The Centers for Disease Control and Prevention has compiled a comprehensive website that outlines a range of topics relating to family health history. And the US Surgeon General has created My Family Health Portrait. It’s a simple template that lets you fill in family members and various health conditions they’ve had. The template lets you:

  • Enter your family health history
  • Learn about your risk for conditions that run in families
  • Update your history over time, and
  • Print it to share with your doctor

If you don’t want to create it online, keep a simple binder of information, or write the information on index cards. However, you do it, knowing and sharing your family health history with your doctor will help shape the care you receive. It will also prepare you and other family members for conditions you might need to track.

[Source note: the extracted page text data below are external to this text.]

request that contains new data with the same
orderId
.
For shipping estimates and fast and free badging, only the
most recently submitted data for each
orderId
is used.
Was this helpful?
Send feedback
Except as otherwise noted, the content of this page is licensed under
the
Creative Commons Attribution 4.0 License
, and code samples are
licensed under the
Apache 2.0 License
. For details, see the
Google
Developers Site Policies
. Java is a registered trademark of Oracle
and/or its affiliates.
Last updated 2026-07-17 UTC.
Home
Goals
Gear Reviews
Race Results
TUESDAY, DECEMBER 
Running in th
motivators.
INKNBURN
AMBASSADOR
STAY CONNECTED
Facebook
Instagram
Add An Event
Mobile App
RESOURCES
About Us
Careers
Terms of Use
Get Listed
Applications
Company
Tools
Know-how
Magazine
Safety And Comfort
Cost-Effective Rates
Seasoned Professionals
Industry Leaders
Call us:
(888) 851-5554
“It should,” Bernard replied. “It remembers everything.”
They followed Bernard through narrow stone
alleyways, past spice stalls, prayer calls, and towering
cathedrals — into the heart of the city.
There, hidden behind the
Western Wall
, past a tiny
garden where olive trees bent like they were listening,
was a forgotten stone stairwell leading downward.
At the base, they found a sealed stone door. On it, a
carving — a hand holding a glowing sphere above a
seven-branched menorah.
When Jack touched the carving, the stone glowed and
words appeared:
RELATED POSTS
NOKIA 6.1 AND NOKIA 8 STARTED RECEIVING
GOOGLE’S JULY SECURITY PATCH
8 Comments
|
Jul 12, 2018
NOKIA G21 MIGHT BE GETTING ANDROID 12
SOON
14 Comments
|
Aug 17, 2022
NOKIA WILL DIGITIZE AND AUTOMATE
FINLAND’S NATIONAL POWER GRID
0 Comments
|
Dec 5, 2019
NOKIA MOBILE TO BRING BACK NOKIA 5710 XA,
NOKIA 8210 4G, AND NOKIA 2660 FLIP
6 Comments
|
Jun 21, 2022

People remember certain details about family members, but mainly the things that stand out, like a sudden or unexpected death. But knowing the age someone was diagnosed with an illness, for instance can help you prepare for the likelihood of disease.

The upcoming holiday season is a great opportunity to learn about your family health history. While you may not be able to get together in person this year, you can still have a conversation with your family members about health issues.

You might find it more comfortable to have these conversations over telephone or video instead of in person. Like with telehealth, it provides a little distance that might make it easier to divulge information or discuss potentially sad memories.

One key point is to ask about mental health issues, too. We are often quick to discuss physical conditions, but the stigma surrounding mental health creates a roadblock where there shouldn’t be one. Be sure to include mental health issues in your family health history. Bipolar disease, schizophrenia, and other mental health conditions are also inherited illnesses that can impact you or your family.